GPT-4-Turbo API Efficient Usage

Hello folks,

I’m utilizing the GPT-4 Turbo API for a study involving image-text verification. My objective is to evaluate whether a given sentence accurately describes an image. The process involves the model providing a detailed rationale for its decision before concluding with a final answer in the format of “Final Answer: Yes/No.” I have a dataset comprising over 16,000 image/sentence pairs.

The prompt I intend to use is as follows: “Analyze the image step by step using available information and determine if the sentence accurately describes it. Your final answer will be Final Answer: Yes/No. Sentence: There are no dogs in the room.”

I will use the code shared in the OpenAI’s website. What’s the most efficient approach to achieve this using the API? Additionally, do you have any suggestions or cautions regarding this usage?
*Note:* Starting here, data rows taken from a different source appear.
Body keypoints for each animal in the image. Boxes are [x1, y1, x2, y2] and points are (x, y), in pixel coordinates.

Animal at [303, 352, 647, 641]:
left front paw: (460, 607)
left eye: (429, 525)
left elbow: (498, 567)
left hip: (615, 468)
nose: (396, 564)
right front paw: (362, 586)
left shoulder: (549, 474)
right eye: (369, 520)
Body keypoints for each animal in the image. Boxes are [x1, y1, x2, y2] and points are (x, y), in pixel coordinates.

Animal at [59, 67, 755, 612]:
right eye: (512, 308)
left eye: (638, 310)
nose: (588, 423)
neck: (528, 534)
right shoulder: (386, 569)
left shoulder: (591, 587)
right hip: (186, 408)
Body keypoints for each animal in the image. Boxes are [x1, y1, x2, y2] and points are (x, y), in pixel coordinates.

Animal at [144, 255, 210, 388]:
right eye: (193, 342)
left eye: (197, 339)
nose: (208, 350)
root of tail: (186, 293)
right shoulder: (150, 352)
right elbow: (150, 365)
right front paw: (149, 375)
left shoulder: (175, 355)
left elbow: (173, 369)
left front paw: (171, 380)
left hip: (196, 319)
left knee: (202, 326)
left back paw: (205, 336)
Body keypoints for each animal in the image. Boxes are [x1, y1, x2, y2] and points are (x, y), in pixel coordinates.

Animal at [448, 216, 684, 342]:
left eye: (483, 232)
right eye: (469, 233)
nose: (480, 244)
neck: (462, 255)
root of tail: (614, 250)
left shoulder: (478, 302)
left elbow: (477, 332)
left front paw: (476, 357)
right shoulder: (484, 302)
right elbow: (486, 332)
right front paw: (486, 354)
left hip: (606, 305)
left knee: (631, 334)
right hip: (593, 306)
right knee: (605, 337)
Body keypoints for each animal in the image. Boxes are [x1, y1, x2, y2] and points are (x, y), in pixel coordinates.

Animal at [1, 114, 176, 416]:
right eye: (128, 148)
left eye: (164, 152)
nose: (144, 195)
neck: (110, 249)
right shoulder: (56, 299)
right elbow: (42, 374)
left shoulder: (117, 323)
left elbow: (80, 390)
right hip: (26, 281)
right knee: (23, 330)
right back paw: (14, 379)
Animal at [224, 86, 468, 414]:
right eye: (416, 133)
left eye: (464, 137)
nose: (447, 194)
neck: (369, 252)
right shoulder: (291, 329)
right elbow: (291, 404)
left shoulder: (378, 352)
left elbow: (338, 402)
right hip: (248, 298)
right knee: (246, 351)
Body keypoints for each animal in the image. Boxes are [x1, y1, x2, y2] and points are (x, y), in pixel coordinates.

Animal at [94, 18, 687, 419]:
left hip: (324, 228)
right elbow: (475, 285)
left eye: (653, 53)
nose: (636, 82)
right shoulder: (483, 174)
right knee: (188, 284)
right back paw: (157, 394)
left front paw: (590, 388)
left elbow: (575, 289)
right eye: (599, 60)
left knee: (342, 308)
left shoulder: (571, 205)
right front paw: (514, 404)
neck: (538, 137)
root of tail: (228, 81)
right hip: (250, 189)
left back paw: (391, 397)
My aim is to ensure that my usage of credits is optimized for efficiency.

I’m not entirely sure on the technical side, but openAI has documentation on prompt efficiency for achieving results, and the compromise is possibly swapping accuracy for credits, since consecutive prompts seem to provide more accurate end results

You will never get 100% accuracy. So if that is critical then this is not the vehicle to get your desired results.

The type of prompt you show could be instructed better, by focusing on the output.

Your purpose is to use your AI computer vision to see if an image caption is correct or is in error.

An image is attached. Your response will contain:

  • describe the image in a two-sentence paragraph.
  • provide reasoning why the image caption is truthful, accurate, or inaccurate in a two-sentence paragraph.
  • finally, answer: is the caption accurate? Print only a choice from “[Yes]” or “[No]” (printing the brackets but not quotes).

Caption: Dogs are walking on the moon.

If you want to process those outputs, a JSON specification, simply with the values in order, can enhance the efficiency of database storage.

Images have two costs: 85 tokens at “detail:low”, or 400 - 1400 at “detail:high”. Choose wisely.